The Yelp reviews dataset consist of reviews from Yelp The Yelp reviews full star dataset is constructed by taking randomly 130,000 training samples and 10,000 testing samples for each review star from 1 to 5. There are 2 columns in them, corresponding to class index (1 to 5) and review text. In this project NLP sentiment analysis on yelp reviews is done using various models such as Support Vector Machine (SVM), Random Forest Classifier, Logistic Regression, XGBoost model and Naive Bayes EDA Augmentation is also applied for the same dataset and the performance metrics for before and after augmentation is compared
sklearn, numpy, matplotlib, seaborn, ntlk, pandas, string
Preprocessing involves the following steps (i) Removing punctuations,numbers and special characters. (ii) Converting all the words to lower alphabets (iii) Removing all the words whose length is less than 2 (iv) Text Normalization- The process in which the sentences are broken down to words for further processing
Lemmatization is the process of using vocabulary and morphological analysis of words, normally aiming to remove unnecessary endings only and to return the base or dictionary form of a word, which is known as the lemma .

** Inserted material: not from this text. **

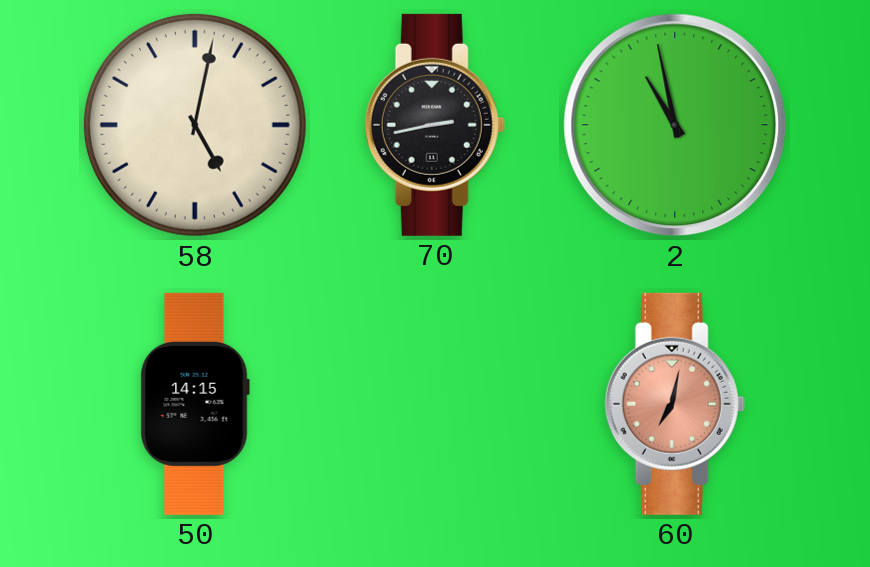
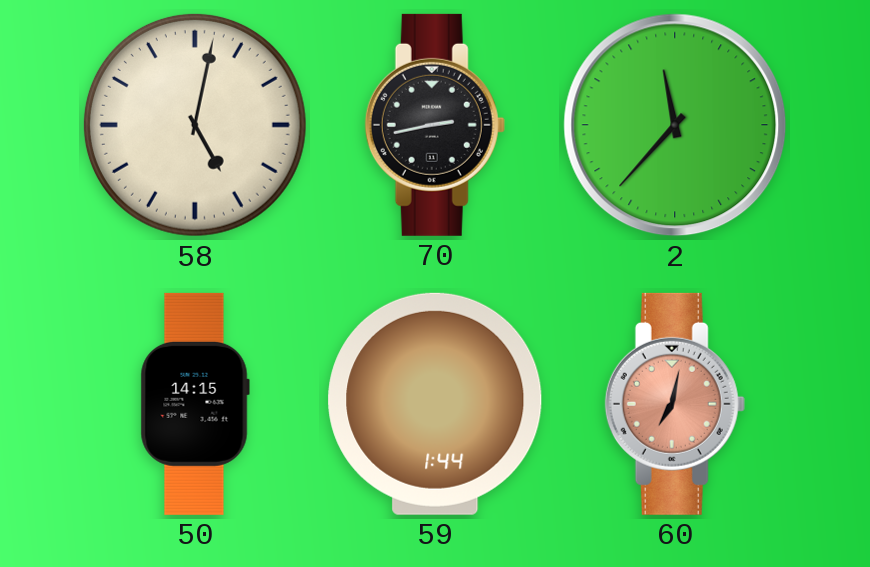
2: 10:58 -> 11:37
59: none -> 1:44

For working of any machine learning model all the inputs has to be in feature form for the model to work. Feature Exracting involves claculating the features from the string of values using various vectorizers such as TF-IDF vectorizer or Count Vectorizer
A random forest is an ensemble classifier that estimates based on the combination of different decision trees. Effectively, it fits a number of decision tree classifiers on various subsamples of the dataset. Also, each tree in the forest built on a random best subset of features.
Logistic Regression measures the relationship between a output variable Y (categorical) and one or more independent variables, which are usually continuous (but not necessarily), by using probability scores as the predicted values of the dependent variables
XGBoost is the name of a machine learning method. It can help you to predict any kind of data if you have already predicted data before. We can classify any kind of data. It can be used for text classification too.
Naive Bayes classifier (nBc) makes bold assumptions: (1) The probability of occurence independent of the probability of occurence of another word. (2) The probability of occurence of a word in a document, is independent of the location of that word within the document.
In SVM the given labeled training data(supervised learning), the algorithm outputs an optimal hyperplane which categorizes the new examples.
Data Augmentation is the practice of synthesizing new data from data at hand.Usually, the augmented data is similar to the data that is already available. Introduce 2 new augmented sentences for each sentence in the training set with the label 0. In each of these augmented sentences replace a maximum of 3 words by their synonyms.